PAGE EXTRACT:
********

It surprises me that so many people do not know what their expenses are – it’s almost insane.
If you do not know how much you make, and how much you spend, you’re living in a world of financial darkness. You can keep walking, but eventually you’ll run into a wall.
Hell, most people don’t even know how much money they have in their bank accounts at any given moment, no wonder they’re broke.
Let’s do a 90-day challenge to figure your finances out, shall we?
(Even if you do it for 30 days – and not 90 days – you’ll get some pretty valuable information about your spending habits out of this)
Start with buying a small notepad and pen that you can carry in your pocket at all times (or use your phone).
For the next 90 days, you’re going to record every single transaction you make in that notepad.
You’re going to write down all of your receipts and payments, for example:
24/02/2019 – Received from client XYZ for consulting $2,000
24/02/2019 – Paid for lunch ($20)
24/02/2019 – Uber to work ($10.24)
25/02/2019 – Received interest $549.51
(Amounts in brackets represent payments)
You’re going to do this for every transaction you make, be it as small as buying a pack of gum, and the amount has to be accurate. You’re going to include everything, including receipts for dividends, interests, salary, bonuses, money found on the streets – everything.
Remember, you’re not trying to save money with this exercise; you’re merely trying to understand where your money goes.
After 90 days, you’re going to draw up a summary of your expenses (just print this article for ease):
90 DAY RECEIPTS:
|Salary / Pensions|
|Online Sales (net)|
|Income from Side Business|
|Child Support / Alimony|
90 DAY EXPENDITURES:
|Rent / Mortgage|
|Property Taxes / Maintenance|
|Food and Water (prepared at home)|
|Food and Water (restaurants and takeout)|
|Cigarettes / Drugs / Other unwanted addictions|
|Dry Cleaning and Laundry|
|Legal and Accounting Fees|
|Alimony / Child Support|
|Vehicle Expenses (repairs and fuel)|
|Traveling (Uber / Taxi / Other public transit etc)|
|Pets (food, veterinarian etc)|
|Insurance (car / house / life)|
|Insurance (dental, health etc)|
|Cosmetics and Make Up|
|Other debt payments|
|Gifts and Donations|
|Books and Magazines|
|Grooming and personal care (salon, spa etc)|
|Entertainment (movies, shows, video games etc)|
|Costs of Privacy (VPN / additional phones)|
|Income Taxes (estimated at 30% of income or any other appropriate rate)|
Once you’ve done that, subtract your 90 day expenditures from your 90 day reciepts.

********

PROVIDED RECORDS:
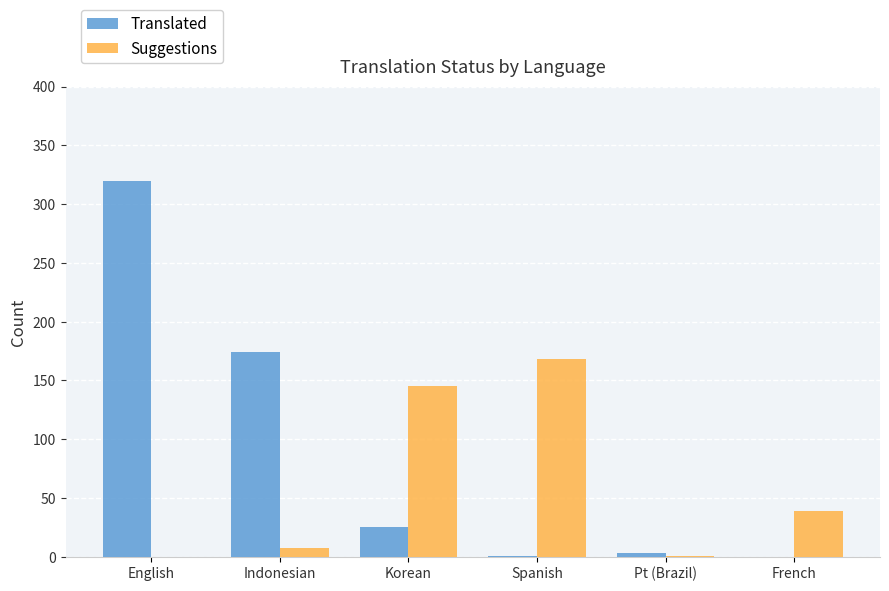

What is the sum of all Suggestions values?

360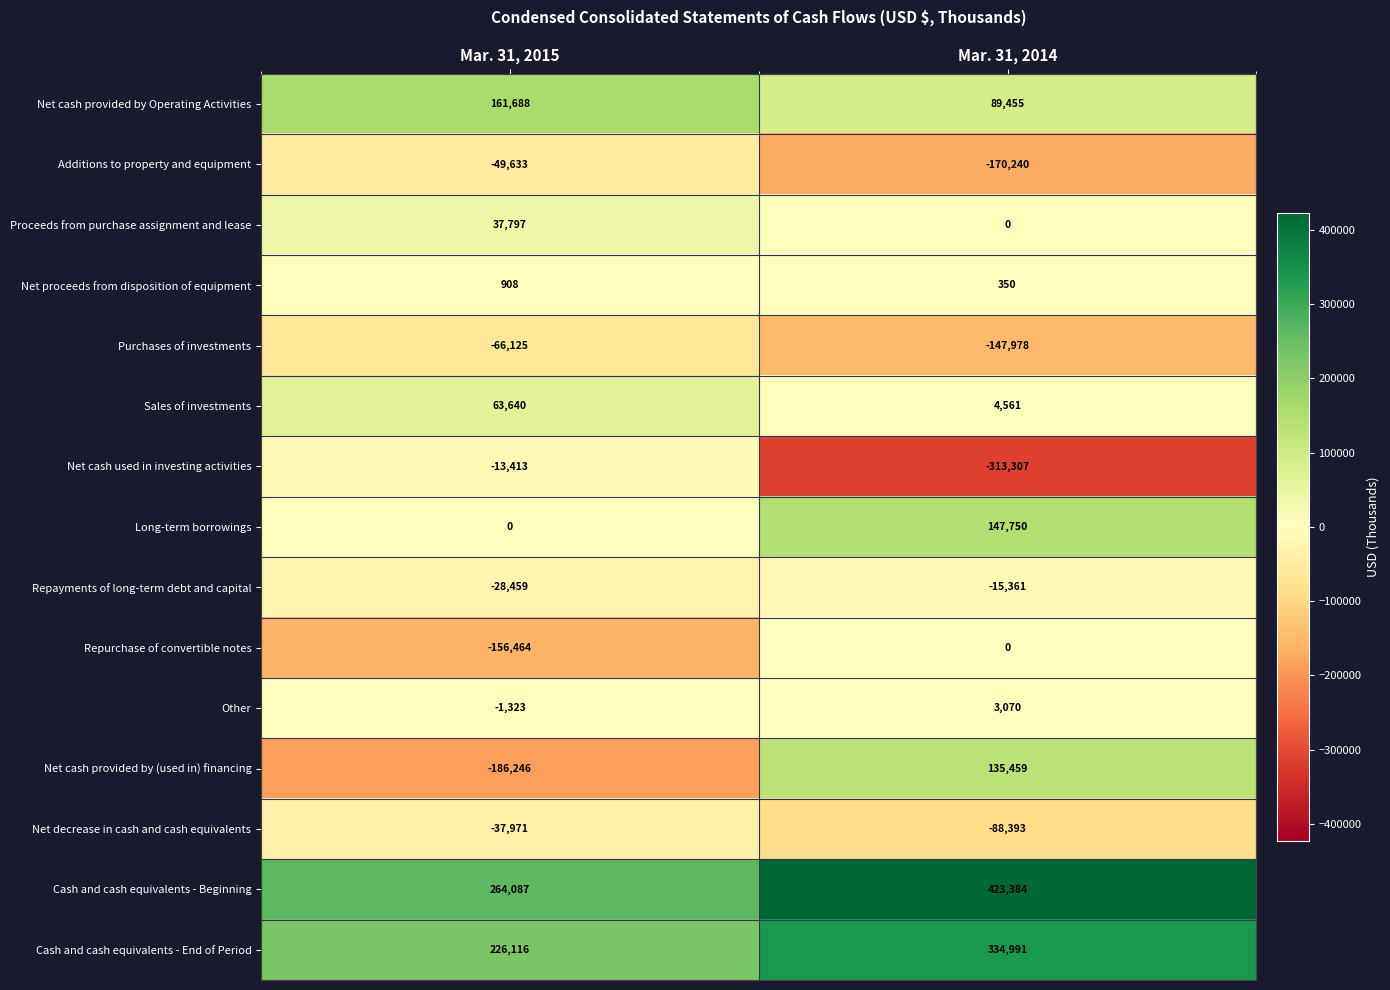

What is the approximate value of Cash and cash equivalents - Beginning at Mar. 31, 2014?

423384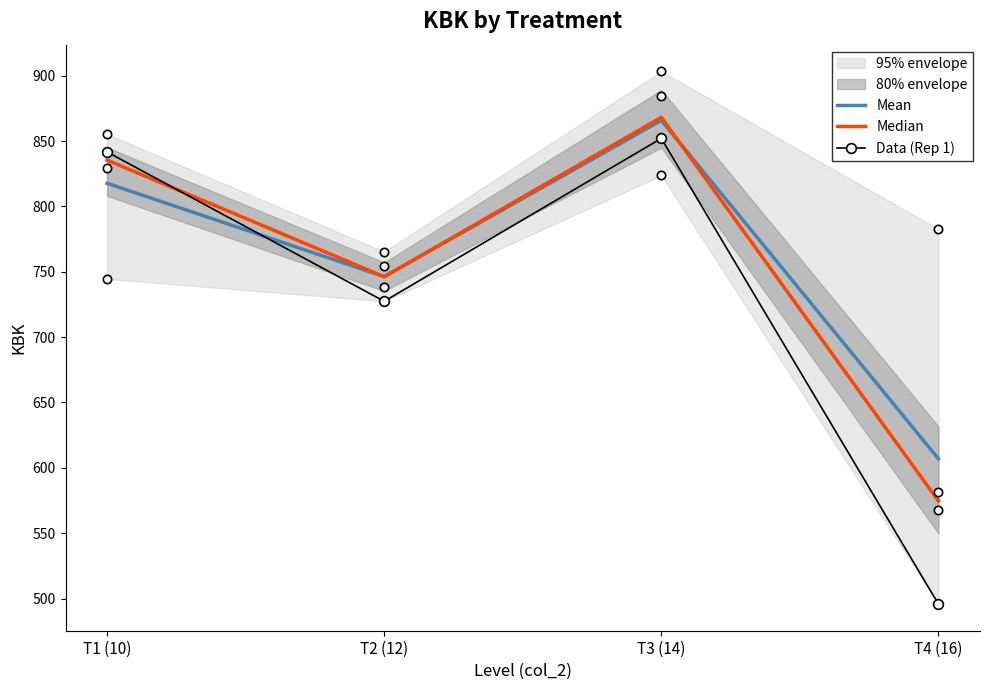

Which series ends up on top after the final intersection of Mean and Median?

Mean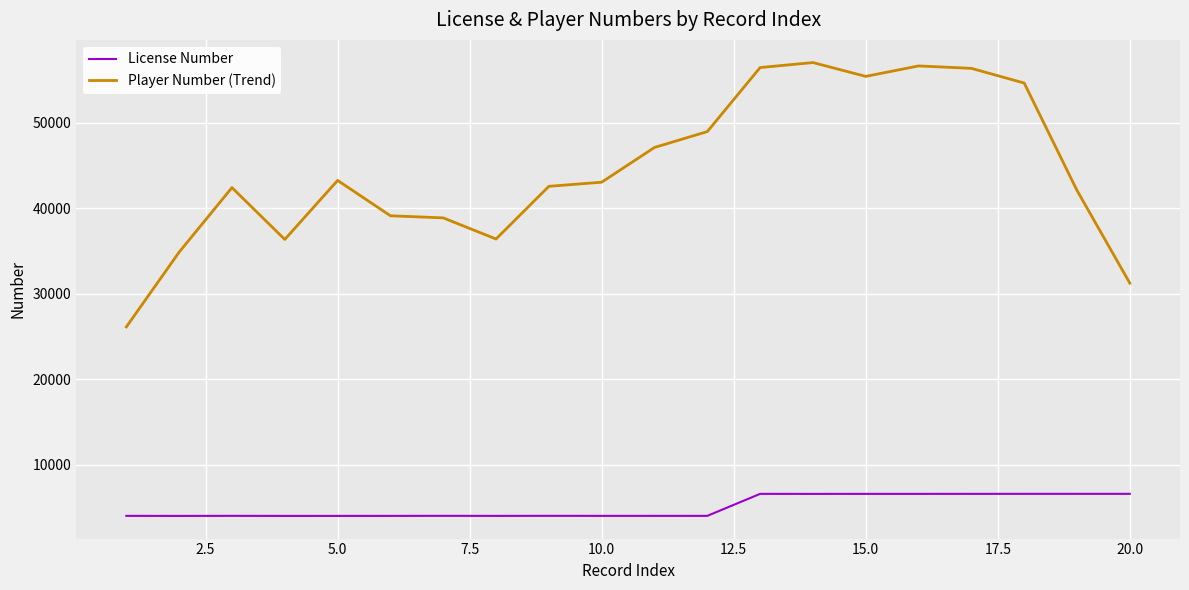

In License Number, how many points are lower than both neighbors (excluding endpoints)?

6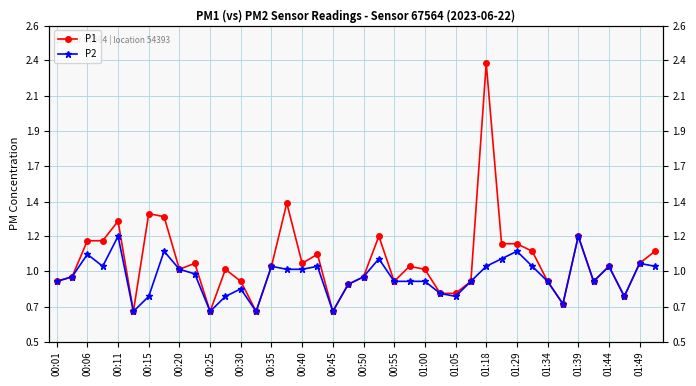

Does the chart have visible grid lines?

Yes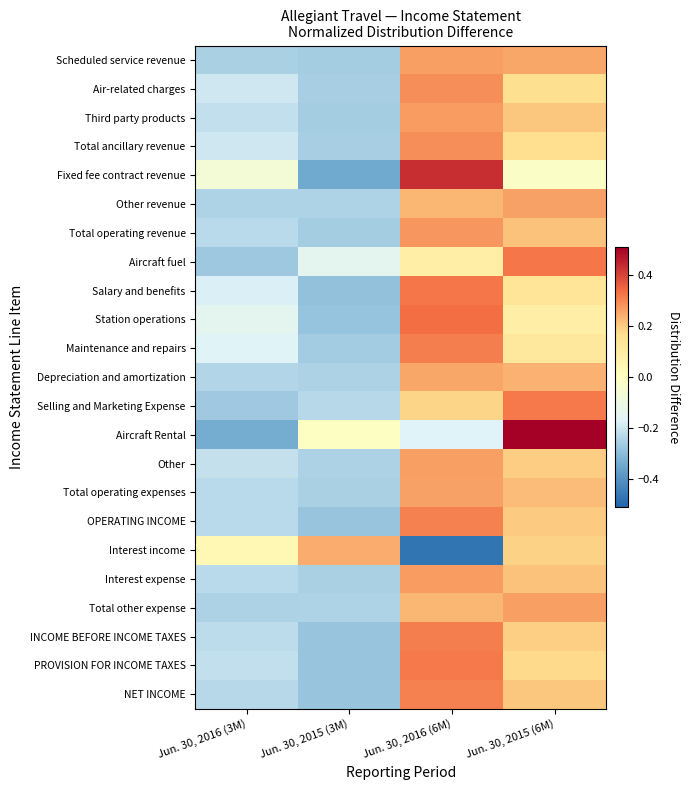

Which series changed the most between Jun. 30, 2015 (3M) and Jun. 30, 2016 (6M)?

Fixed fee contract revenue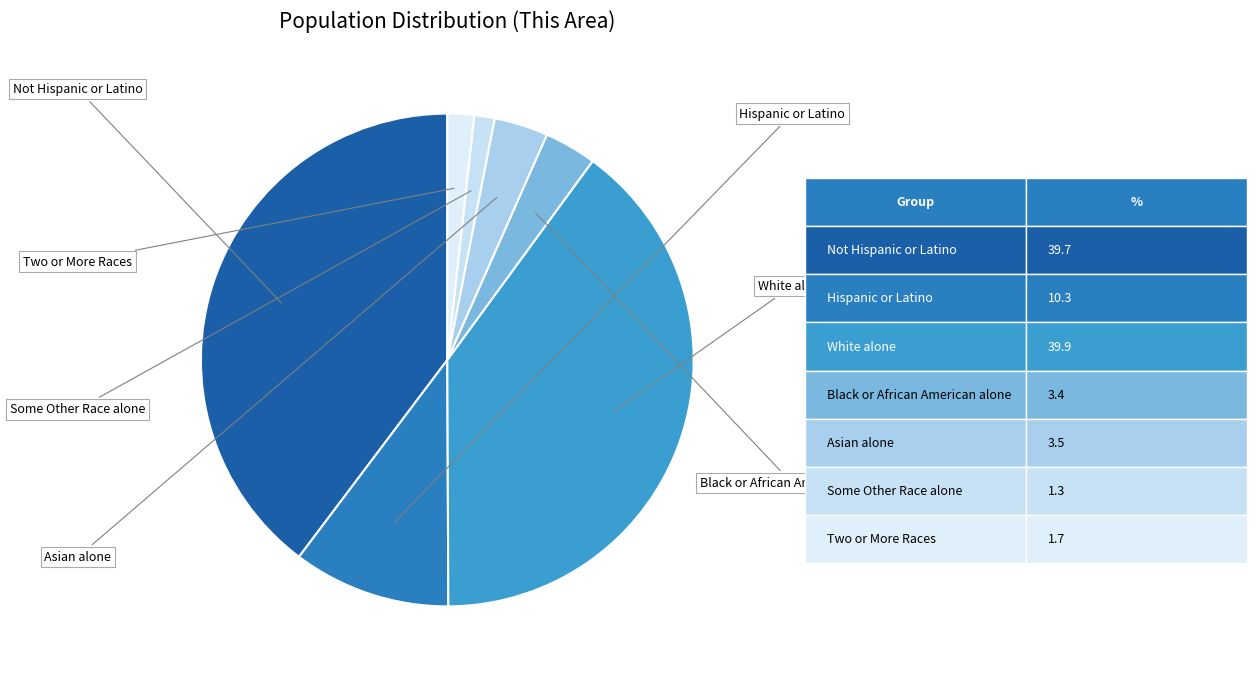

Count the number of slices in the pie.

7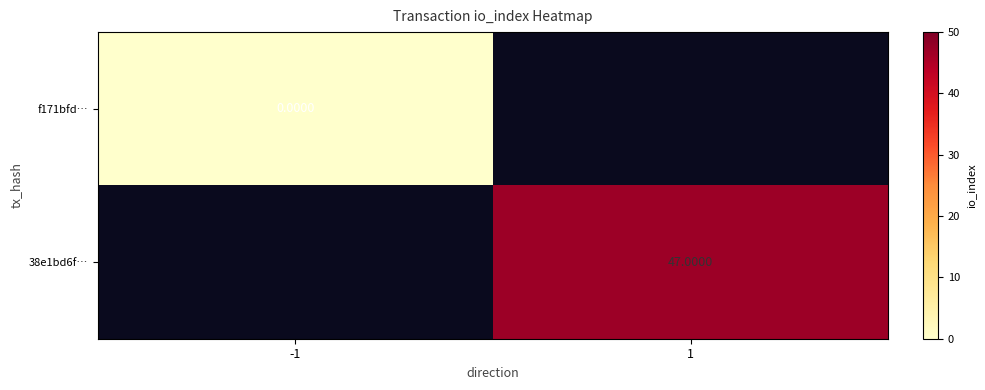

Is it true that 38e1bd6f… equals 47.0 at 1?

True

********

TASK INSTRUCTIONS:
In the 90-day money-tracking challenge, what do the amounts written in brackets stand for?

ANSWER TO THIS TASK:
Payments